#### EXERCICE
Recopiez mot pour mot l'ensemble des données ci-dessous, s'il vous plaît.

#### DONNÉES FOURNIES
"""

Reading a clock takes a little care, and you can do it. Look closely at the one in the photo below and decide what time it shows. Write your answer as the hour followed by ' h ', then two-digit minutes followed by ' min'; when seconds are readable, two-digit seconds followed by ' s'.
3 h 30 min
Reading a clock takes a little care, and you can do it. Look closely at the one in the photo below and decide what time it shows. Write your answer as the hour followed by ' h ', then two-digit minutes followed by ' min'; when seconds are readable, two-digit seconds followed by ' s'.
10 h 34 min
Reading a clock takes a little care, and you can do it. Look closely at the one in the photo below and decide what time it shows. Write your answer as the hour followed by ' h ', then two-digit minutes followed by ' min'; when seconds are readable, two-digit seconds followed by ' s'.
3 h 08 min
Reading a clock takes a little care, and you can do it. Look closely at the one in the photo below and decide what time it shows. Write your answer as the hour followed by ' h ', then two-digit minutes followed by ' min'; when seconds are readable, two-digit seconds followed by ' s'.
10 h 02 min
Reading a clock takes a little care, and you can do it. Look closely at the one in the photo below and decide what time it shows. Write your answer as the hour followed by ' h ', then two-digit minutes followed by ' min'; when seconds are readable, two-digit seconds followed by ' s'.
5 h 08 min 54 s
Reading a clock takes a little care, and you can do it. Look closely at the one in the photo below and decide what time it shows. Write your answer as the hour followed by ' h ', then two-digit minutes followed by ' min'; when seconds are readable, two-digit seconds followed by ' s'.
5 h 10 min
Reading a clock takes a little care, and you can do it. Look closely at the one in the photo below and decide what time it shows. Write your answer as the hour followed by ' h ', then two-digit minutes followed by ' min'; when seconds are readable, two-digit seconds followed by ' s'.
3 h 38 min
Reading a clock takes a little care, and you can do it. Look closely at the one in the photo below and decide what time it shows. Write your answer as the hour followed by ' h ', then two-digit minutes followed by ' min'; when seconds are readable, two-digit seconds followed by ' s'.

"""

#### RÉPONSE COMPLÈTE
Reading a clock takes a little care, and you can do it. Look closely at the one in the photo below and decide what time it shows. Write your answer as the hour followed by ' h ', then two-digit minutes followed by ' min'; when seconds are readable, two-digit seconds followed by ' s'.
3 h 30 min
Reading a clock takes a little care, and you can do it. Look closely at the one in the photo below and decide what time it shows. Write your answer as the hour followed by ' h ', then two-digit minutes followed by ' min'; when seconds are readable, two-digit seconds followed by ' s'.
10 h 34 min
Reading a clock takes a little care, and you can do it. Look closely at the one in the photo below and decide what time it shows. Write your answer as the hour followed by ' h ', then two-digit minutes followed by ' min'; when seconds are readable, two-digit seconds followed by ' s'.
3 h 08 min
Reading a clock takes a little care, and you can do it. Look closely at the one in the photo below and decide what time it shows. Write your answer as the hour followed by ' h ', then two-digit minutes followed by ' min'; when seconds are readable, two-digit seconds followed by ' s'.
10 h 02 min
Reading a clock takes a little care, and you can do it. Look closely at the one in the photo below and decide what time it shows. Write your answer as the hour followed by ' h ', then two-digit minutes followed by ' min'; when seconds are readable, two-digit seconds followed by ' s'.
5 h 08 min 54 s
Reading a clock takes a little care, and you can do it. Look closely at the one in the photo below and decide what time it shows. Write your answer as the hour followed by ' h ', then two-digit minutes followed by ' min'; when seconds are readable, two-digit seconds followed by ' s'.
5 h 10 min
Reading a clock takes a little care, and you can do it. Look closely at the one in the photo below and decide what time it shows. Write your answer as the hour followed by ' h ', then two-digit minutes followed by ' min'; when seconds are readable, two-digit seconds followed by ' s'.
3 h 38 min
Reading a clock takes a little care, and you can do it. Look closely at the one in the photo below and decide what time it shows. Write your answer as the hour followed by ' h ', then two-digit minutes followed by ' min'; when seconds are readable, two-digit seconds followed by ' s'.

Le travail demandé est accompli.